» DIRECTIONS
Repeat every record below exactly as written.

» Data entries
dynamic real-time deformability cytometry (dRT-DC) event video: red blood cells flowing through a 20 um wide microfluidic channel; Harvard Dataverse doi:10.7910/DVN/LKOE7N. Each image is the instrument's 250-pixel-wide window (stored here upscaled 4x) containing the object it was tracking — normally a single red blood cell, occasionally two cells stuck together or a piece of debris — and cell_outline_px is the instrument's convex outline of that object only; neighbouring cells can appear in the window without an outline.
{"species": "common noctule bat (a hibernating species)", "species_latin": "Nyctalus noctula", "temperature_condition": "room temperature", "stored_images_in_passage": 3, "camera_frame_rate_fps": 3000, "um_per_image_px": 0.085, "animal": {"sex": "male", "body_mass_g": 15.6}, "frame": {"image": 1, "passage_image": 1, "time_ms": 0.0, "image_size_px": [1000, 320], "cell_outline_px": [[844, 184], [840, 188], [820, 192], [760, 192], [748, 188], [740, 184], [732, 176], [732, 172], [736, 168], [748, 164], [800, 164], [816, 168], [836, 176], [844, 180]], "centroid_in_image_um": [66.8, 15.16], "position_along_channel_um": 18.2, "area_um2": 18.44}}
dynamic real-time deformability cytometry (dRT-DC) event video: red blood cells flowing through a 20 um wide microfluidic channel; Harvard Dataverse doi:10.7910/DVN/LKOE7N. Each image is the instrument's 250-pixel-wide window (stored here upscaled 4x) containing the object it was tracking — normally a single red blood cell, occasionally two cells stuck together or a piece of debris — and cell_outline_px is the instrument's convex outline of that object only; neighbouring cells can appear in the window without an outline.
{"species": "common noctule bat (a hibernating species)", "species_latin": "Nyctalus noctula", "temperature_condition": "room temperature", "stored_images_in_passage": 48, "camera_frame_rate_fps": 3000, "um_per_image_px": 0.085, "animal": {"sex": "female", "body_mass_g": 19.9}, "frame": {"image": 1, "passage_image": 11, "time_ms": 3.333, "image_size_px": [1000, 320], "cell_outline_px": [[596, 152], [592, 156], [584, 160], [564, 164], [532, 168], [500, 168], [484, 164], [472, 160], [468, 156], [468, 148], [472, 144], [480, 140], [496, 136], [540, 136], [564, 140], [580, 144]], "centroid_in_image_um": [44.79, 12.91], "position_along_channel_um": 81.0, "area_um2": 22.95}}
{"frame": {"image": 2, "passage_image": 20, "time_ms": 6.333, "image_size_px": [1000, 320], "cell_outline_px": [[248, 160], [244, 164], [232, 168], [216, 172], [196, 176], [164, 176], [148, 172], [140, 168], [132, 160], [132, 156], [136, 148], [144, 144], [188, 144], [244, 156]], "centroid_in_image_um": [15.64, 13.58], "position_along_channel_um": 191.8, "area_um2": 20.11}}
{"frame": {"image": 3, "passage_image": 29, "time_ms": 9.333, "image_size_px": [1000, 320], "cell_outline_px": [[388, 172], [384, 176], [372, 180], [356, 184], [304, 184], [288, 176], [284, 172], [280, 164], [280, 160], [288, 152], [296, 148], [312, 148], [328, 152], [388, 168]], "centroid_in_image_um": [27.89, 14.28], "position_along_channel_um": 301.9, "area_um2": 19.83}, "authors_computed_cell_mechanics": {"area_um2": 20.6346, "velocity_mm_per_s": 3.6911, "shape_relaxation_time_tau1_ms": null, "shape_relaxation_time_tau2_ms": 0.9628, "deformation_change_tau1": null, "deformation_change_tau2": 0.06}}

» FINAL RESULT
dynamic real-time deformability cytometry (dRT-DC) event video: red blood cells flowing through a 20 um wide microfluidic channel; Harvard Dataverse doi:10.7910/DVN/LKOE7N. Each image is the instrument's 250-pixel-wide window (stored here upscaled 4x) containing the object it was tracking — normally a single red blood cell, occasionally two cells stuck together or a piece of debris — and cell_outline_px is the instrument's convex outline of that object only; neighbouring cells can appear in the window without an outline.
{"species": "common noctule bat (a hibernating species)", "species_latin": "Nyctalus noctula", "temperature_condition": "room temperature", "stored_images_in_passage": 3, "camera_frame_rate_fps": 3000, "um_per_image_px": 0.085, "animal": {"sex": "male", "body_mass_g": 15.6}, "frame": {"image": 1, "passage_image": 1, "time_ms": 0.0, "image_size_px": [1000, 320], "cell_outline_px": [[844, 184], [840, 188], [820, 192], [760, 192], [748, 188], [740, 184], [732, 176], [732, 172], [736, 168], [748, 164], [800, 164], [816, 168], [836, 176], [844, 180]], "centroid_in_image_um": [66.8, 15.16], "position_along_channel_um": 18.2, "area_um2": 18.44}}
dynamic real-time deformability cytometry (dRT-DC) event video: red blood cells flowing through a 20 um wide microfluidic channel; Harvard Dataverse doi:10.7910/DVN/LKOE7N. Each image is the instrument's 250-pixel-wide window (stored here upscaled 4x) containing the object it was tracking — normally a single red blood cell, occasionally two cells stuck together or a piece of debris — and cell_outline_px is the instrument's convex outline of that object only; neighbouring cells can appear in the window without an outline.
{"species": "common noctule bat (a hibernating species)", "species_latin": "Nyctalus noctula", "temperature_condition": "room temperature", "stored_images_in_passage": 48, "camera_frame_rate_fps": 3000, "um_per_image_px": 0.085, "animal": {"sex": "female", "body_mass_g": 19.9}, "frame": {"image": 1, "passage_image": 11, "time_ms": 3.333, "image_size_px": [1000, 320], "cell_outline_px": [[596, 152], [592, 156], [584, 160], [564, 164], [532, 168], [500, 168], [484, 164], [472, 160], [468, 156], [468, 148], [472, 144], [480, 140], [496, 136], [540, 136], [564, 140], [580, 144]], "centroid_in_image_um": [44.79, 12.91], "position_along_channel_um": 81.0, "area_um2": 22.95}}
{"frame": {"image": 2, "passage_image": 20, "time_ms": 6.333, "image_size_px": [1000, 320], "cell_outline_px": [[248, 160], [244, 164], [232, 168], [216, 172], [196, 176], [164, 176], [148, 172], [140, 168], [132, 160], [132, 156], [136, 148], [144, 144], [188, 144], [244, 156]], "centroid_in_image_um": [15.64, 13.58], "position_along_channel_um": 191.8, "area_um2": 20.11}}
{"frame": {"image": 3, "passage_image": 29, "time_ms": 9.333, "image_size_px": [1000, 320], "cell_outline_px": [[388, 172], [384, 176], [372, 180], [356, 184], [304, 184], [288, 176], [284, 172], [280, 164], [280, 160], [288, 152], [296, 148], [312, 148], [328, 152], [388, 168]], "centroid_in_image_um": [27.89, 14.28], "position_along_channel_um": 301.9, "area_um2": 19.83}, "authors_computed_cell_mechanics": {"area_um2": 20.6346, "velocity_mm_per_s": 3.6911, "shape_relaxation_time_tau1_ms": null, "shape_relaxation_time_tau2_ms": 0.9628, "deformation_change_tau1": null, "deformation_change_tau2": 0.06}}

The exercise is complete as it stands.